Missisquoi River Muskie Restoration Efforts

Transferring muskie to the Lake. Photo by Tom Wiggins, Vermont Fish & Wildlife Dept.

The Vermont Fish & Wildlife Department gave its recently-established muskellunge restoration effort a boost in August when it stocked 250 four-month old muskellunge in the Missisquoi River Delta. The fish were donated by the New York State Department of Environmental Conservation.The muskellunge, related to northern pike, but larger, is a prized sport fish. Lake Champlain and the Missisquoi River are the only locations in New England that historically had a native muskellunge population. Muskellunge were native to Lake Champlain’s Missisquoi River and Missisquoi Bay but the population that last existed upstream of the Swanton Dam was apparently lost in the late 1970s following a chemical spill that occurred on the upper river.  

The Vermont Fish & Wildlife Department recently completed a genetic assessment of a very small number of muskellunge caught since 2005 in the Lake Champlain Basin. “In the last couple years, anglers have reported catching an occasional muskie in the lower Missisquoi River and Missisquoi Bay,” said Shawn Good, Chair of the department’s Muskellunge Team, and the fisheries biologist leading the restoration efforts. “Through a very successful outreach effort, we were able to work with local anglers and taxidermists in the Swanton area and obtain tissue samples from a number of these incidental muskie catches. Genetic analysis of these tissue samples reveal the muskellunge anglers have been catching in the area are not from the original native strain.”

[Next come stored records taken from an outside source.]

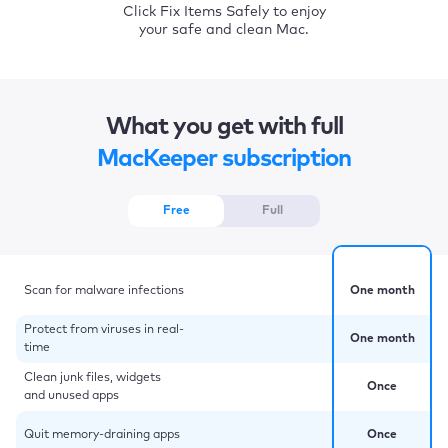
Click Fix Items Safely to enjoy
your safe and clean Mac.
What you get with full
MacKeeper subscription
Free
Full
Scan for malware infections
One month
Protect from viruses in real-
One month
time
Clean junk files, widgets
Once
and unused apps
Quit memory-draining apps
Once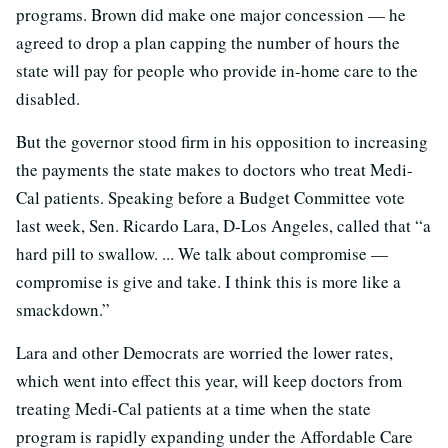
programs. Brown did make one major concession — he
agreed to drop a plan capping the number of hours the
state will pay for people who provide in-home care to the
disabled.
But the governor stood firm in his opposition to increasing
the payments the state makes to doctors who treat Medi-
Cal patients. Speaking before a Budget Committee vote
last week, Sen. Ricardo Lara, D-Los Angeles, called that “a
hard pill to swallow. ... We talk about compromise —
compromise is give and take. I think this is more like a
smackdown.”
Lara and other Democrats are worried the lower rates,
which went into effect this year, will keep doctors from
treating Medi-Cal patients at a time when the state
program is rapidly expanding under the Affordable Care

“The muskie that anglers have been catching in the Missisquoi came from the Great Chazy River in New York, as their genetic makeup is identical to the Lake Chautauqua-strain muskie the NYDEC have stocked there for many years,” said Good. He notes they now know some of those fish make their way down the Chazy and out into Lake Champlain to the Missisquoi Bay and River. There are also a small number of muskellunge in Otter Creek. These fish originated from Pennsylvania following a Vermont Fish & Wildlife Department stocking effort more than 20 years ago.